Notice that the actual behavior of the opponent is known if its disposition is known, which to my mind may or may not be a reasonable assumption, depending on the setting. Since I've had AI safety on the brain lately, it strikes me as unrealistic in a situation where your opponent is smarter than you are. It may be more realistic in settings where everyone has the same goal and it's relatively clear how anyway would try to achieve it if they didn't have to deal with other agents.

The authors' adversarial model is interesting. ($\lambda$ is the parameter to $\pi^o$ that specifies whether the agent is neutral: $\lambda=0$, or adversarial: $\lambda=1$):

We use the following equation to model an adversarial agent's policy $\pi^o$: \begin{align} \pi^o(a^o_t|s_t,\lambda=1;\alpha,\beta)= & \text{argmin}_{\pi \in \Delta} \{\mathbb{KL}(\pi|\pi^{\text{MDP}}_{\alpha})\\ & +\beta \mathbb{KL}(\pi|\pi^o(\cdot|s_t,\lambda=0)) \} \pi^{\text{MDP}}_{\alpha}(a_t^o|s_t,\lambda=1)=e^{\alpha Q(s_t,a_t^o)}/Z(s_t) \end{align}

The thing to take away from this is that both rationality and deception are tunable parameters. The rationality of the opponent is controlled by the temperature parameter $\alpha$, by adjusting how well the opponent makes use of the optimal Q function. The degree to which the opponent is deceptive is controlled by $\beta$, which adjusts how much the KL-divergence of the existing policy from the neutral policy affects the opponent's search for an optimal strategy.

# Bayesian filtering¶

We maintain a belief $b_t(\lambda)$ over the hidden variable by Bayesian filtering.

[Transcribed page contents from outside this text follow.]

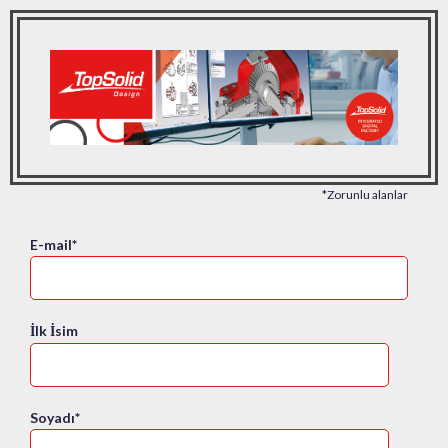
*Zorunlu alanlar
E-mail
*
İlk İsim
Soyadı
*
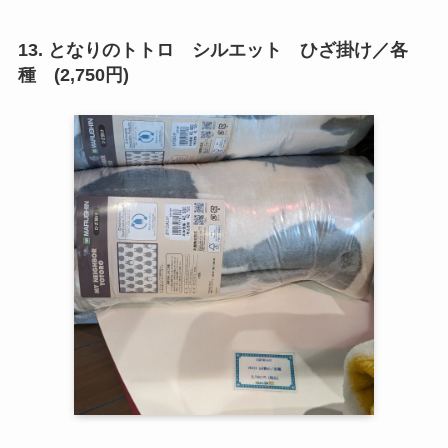
13. となりのトトロ シルエット ひざ掛け／各
種 (2,750円)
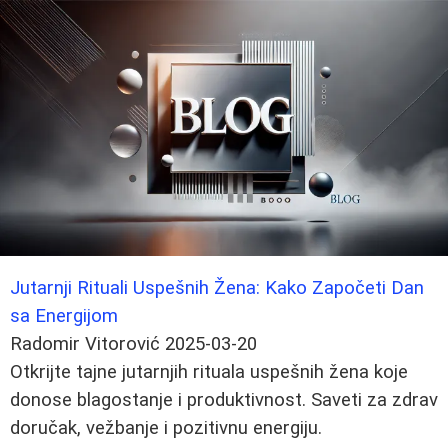
Jutarnji Rituali Uspešnih Žena: Kako Započeti Dan
sa Energijom
Radomir Vitorović
2025-03-20
Otkrijte tajne jutarnjih rituala uspešnih žena koje
donose blagostanje i produktivnost. Saveti za zdrav
doručak, vežbanje i pozitivnu energiju.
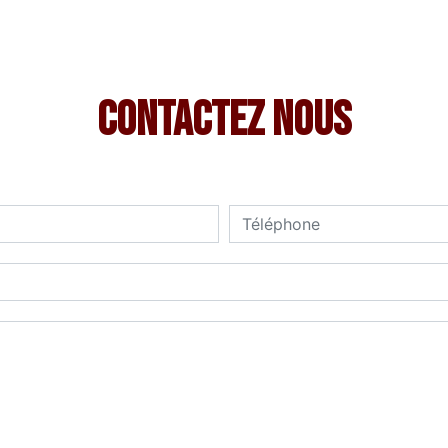
Contactez nous
deau des cookies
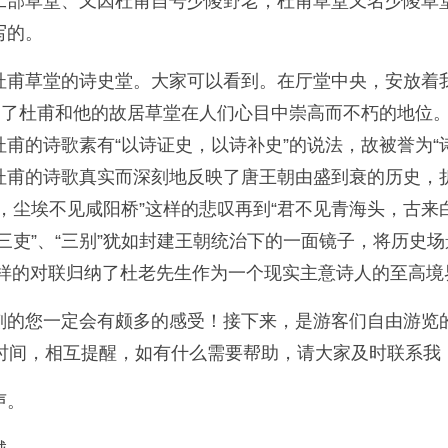
部草堂、又因杜甫自号少陵野老，杜甫草堂又名少陵草堂
写的。
杜甫草堂的诗史堂。大家可以看到。在厅堂中央，安放着
出了杜甫和他的故居草堂在人们心目中崇高而不朽的地位
甫的诗歌素有“以诗证史，以诗补史”的说法，故被誉为“
杜甫的诗歌真实而深刻地反映了唐王朝由盛到衰的历史，
，尘埃不见咸阳桥”这样的悲叹再到“君不见青海头，古来
三吏”、“三别”犹如封建王朝统治下的一面镜子，将历史
 这样的对联归纳了杜老先生作为一个现实主意诗人的至高境
刻的您一定会有颇多的感受！接下来，是游客们自由游览
间，相互提醒，如有什么需要帮助，请大家及时联系我，我
声。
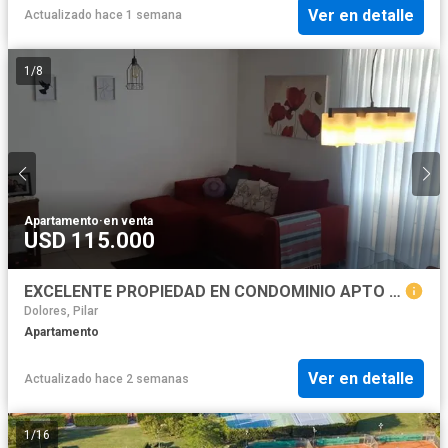
Ver en detalle
Actualizado hace 1 semana
1
/
8
Apartamento
·
en venta
USD 115.000
EXCELENTE PROPIEDAD EN CONDOMINIO APTO CREDITO HIPOTECARIO, DEPARTAMENTO TRES ABIENTES DE 70 METROS CUADRADOS PRIMER PISO, COCHERA, DECK PISCINA
Dolores, Pilar
Apartamento
Ver en detalle
Actualizado hace 2 semanas
1
/
16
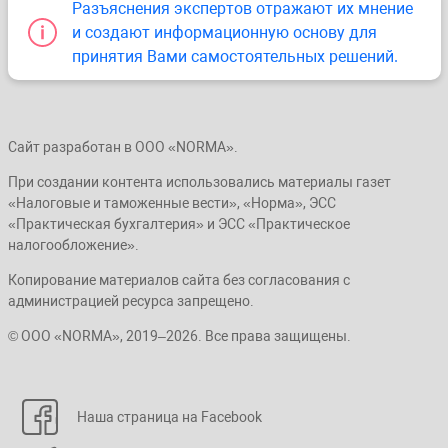
Разъяснения экспертов отражают их мнение
и создают информационную основу для
принятия Вами самостоятельных решений.
Сайт разработан в ООО «NORMA».
При создании контента использовались материалы газет
«Налоговые и таможенные вести», «Норма», ЭСС
«Практическая бухгалтерия» и ЭСС «Практическое
налогообложение».
Копирование материалов сайта без согласования с
администрацией ресурса запрещено.
© ООО «NORMA», 2019–2026. Все права защищены.
Наша страница на Facebook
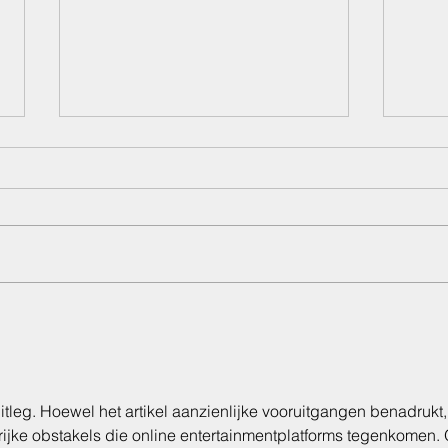
Wasser marsch ! Die richtige Trinkflasche
"Licht 
für deine Fellnase
Körper
tleg. Hoewel het artikel aanzienlijke vooruitgangen benadrukt,
rijke obstakels die online entertainmentplatforms tegenkomen.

As I mentioned, I'm rather short on time today, so I must apologize again for not actually spending the time to explain this. For now, suffice it to say that the opponent is either neutral ($\lambda=0$) or hostile ($\lambda=1$), and how your agent reacts to it depends very much on which one of those it believes it is playing against. Bayesian filtering will allow it to make the most of the evidence available, so it can use its best guess as it trains.

We define a hybrid belief-state dependent reward to balance exploration and safety \begin{equation} \begin{aligned} r(b_t,s_t,a^a_t)&=-H(b_t)+r(s_t,a^a_t)\\ &=b\log b+(1-b)\log(1-b)+r(s_t,a^a_t), \end{aligned} \label{eq6} \end{equation} where we use the shorthand $b$ to denote $b_t(\lambda=1)$, the belief that the opponent is an adversary; and $r(s_t,a^a_t)$ is the state dependent reward.

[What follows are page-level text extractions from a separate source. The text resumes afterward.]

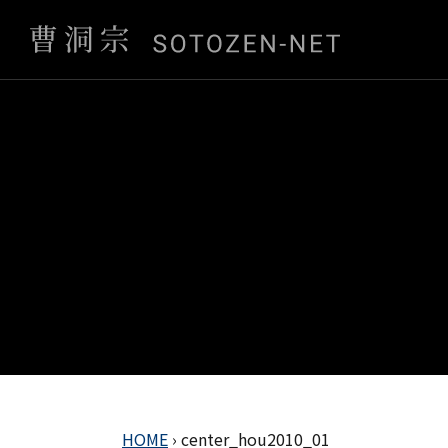
HOME
›
center_hou2010_01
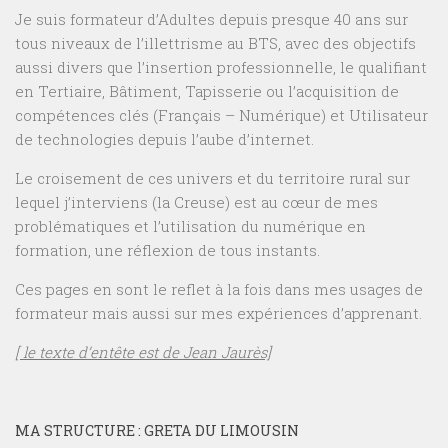
Je suis formateur d’Adultes depuis presque 40 ans sur
tous niveaux de l’illettrisme au BTS, avec des objectifs
aussi divers que l’insertion professionnelle, le qualifiant
en Tertiaire, Bâtiment, Tapisserie ou l’acquisition de
compétences clés (Français – Numérique) et Utilisateur
de technologies depuis l’aube d’internet.
Le croisement de ces univers et du territoire rural sur
lequel j’interviens (la Creuse) est au cœur de mes
problématiques et l’utilisation du numérique en
formation, une réflexion de tous instants.
Ces pages en sont le reflet à la fois dans mes usages de
formateur mais aussi sur mes expériences d’apprenant.
[ le texte d’entête est de Jean Jaurès]
MA STRUCTURE : GRETA DU LIMOUSIN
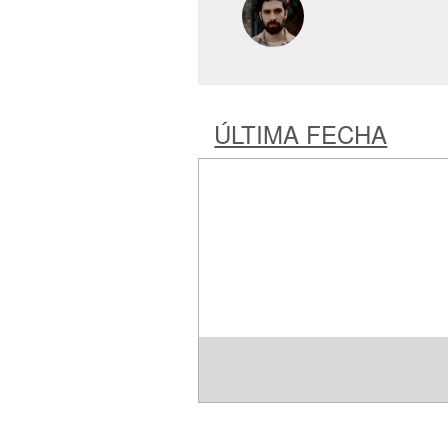
ÚLTIMA FECHA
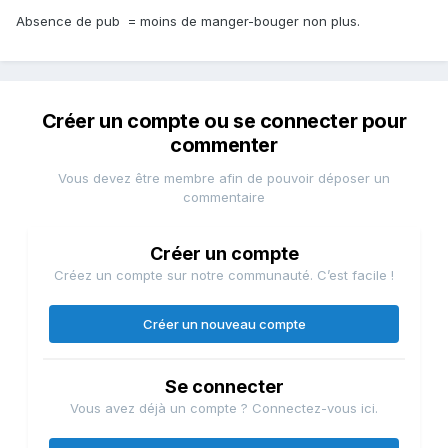
Absence de pub = moins de manger-bouger non plus.
Créer un compte ou se connecter pour
commenter
Vous devez être membre afin de pouvoir déposer un
commentaire
Créer un compte
Créez un compte sur notre communauté. C’est facile !
Créer un nouveau compte
Se connecter
Vous avez déjà un compte ? Connectez-vous ici.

This reward balances exploration behavior and safety. The negative entropy reward $-H(b_t)$ can be interpreted as maximizing the expected logarithm of true positive rate (TPR) and true negative rate (TNR). The state-dependent reward $r(s_t,a^a_t)$ depends both on the observable state and the partially observable intent state $\lambda$, as well as the action of the autonomous agent. This reward is used to ensure safety. For instance, some actions could be dangerous to the neutral [opponent], which are discouraged by a large negative reward.

Our agent is trained using Soft-Q Learning while values of $\lambda$ are varied, with corresponding opponent behavior. Interestingly, in the case study section the authors mention that the actual adversary models were not always provided in the learning phase.

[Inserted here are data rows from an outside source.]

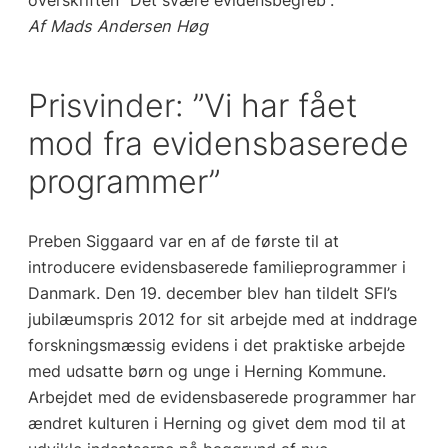
Af Mads Andersen Høg
Prisvinder: ”Vi har fået
mod fra evidensbaserede
programmer”
Preben Siggaard var en af de første til at
introducere evidensbaserede familieprogrammer i
Danmark. Den 19. december blev han tildelt SFI’s
jubilæumspris 2012 for sit arbejde med at inddrage
forskningsmæssig evidens i det praktiske arbejde
med udsatte børn og unge i Herning Kommune.
Arbejdet med de evidensbaserede programmer har
ændret kulturen i Herning og givet dem mod til at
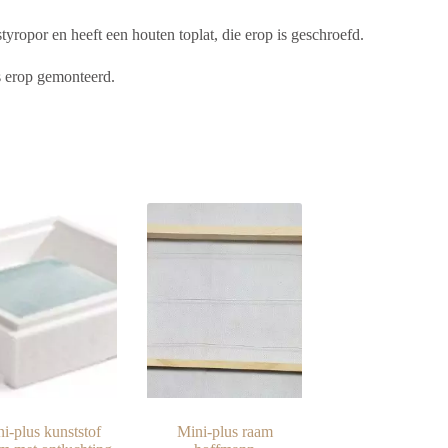
ropor en heeft een houten toplat, die erop is geschroefd.
s erop gemonteerd.
i-plus kunststof
Mini-plus raam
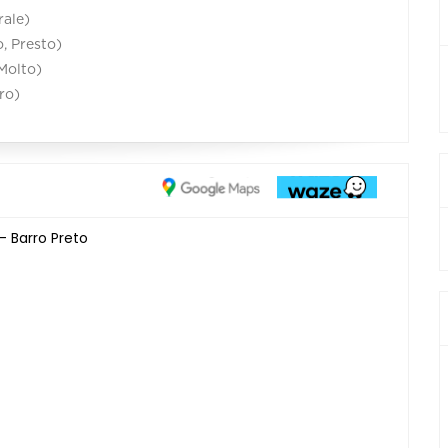
rale)
, Presto)
Molto)
ro)
- Barro Preto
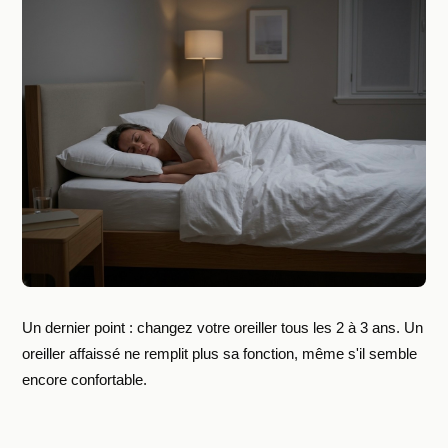
Un dernier point : changez votre oreiller tous les 2 à 3 ans. Un
oreiller affaissé ne remplit plus sa fonction, même s'il semble
encore confortable.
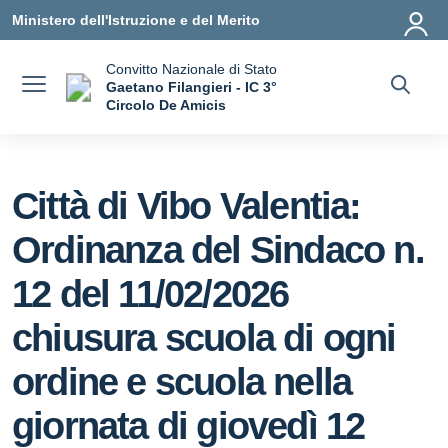
Vai ai contenuti
Vai al menu di navigazione
Vai al footer
Ministero dell'Istruzione e del Merito
Convitto Nazionale di Stato
Gaetano Filangieri - IC 3°
Circolo De Amicis
— Visita la pagina iniziale della scuola
Città di Vibo Valentia:
Ordinanza del Sindaco n.
12 del 11/02/2026
chiusura scuola di ogni
ordine e scuola nella
giornata di giovedì 12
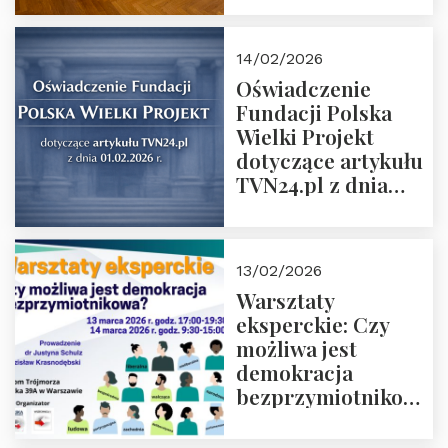
14/02/2026
Oświadczenie
Fundacji Polska
Wielki Projekt
dotyczące artykułu
TVN24.pl z dnia
01.02.2026 r.
13/02/2026
Warsztaty
eksperckie: Czy
możliwa jest
demokracja
bezprzymiotnikowa?
13-14 marca 2026 r.
w Domu Trójmorza.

The active perception agent has to identify the hidden intent while bein grobust to this model uncertainty, which is challenging.

# Parting thoughts¶

1. I admit to being a bit confused by this paper. The authors claim to do Bayesian filtering, but it's not an explicit feature of the algorithm. In fact, they seem to be sampling $\lambda$ for use in training by using only $b_0$, their prior probability for their belief state. Perhaps it's a typo.
2. They also seem to claim that the two models of the opponent behavior must be known, but then they mention they're not available during the learning phase in their case study. Drop me a line if this makes sense to you.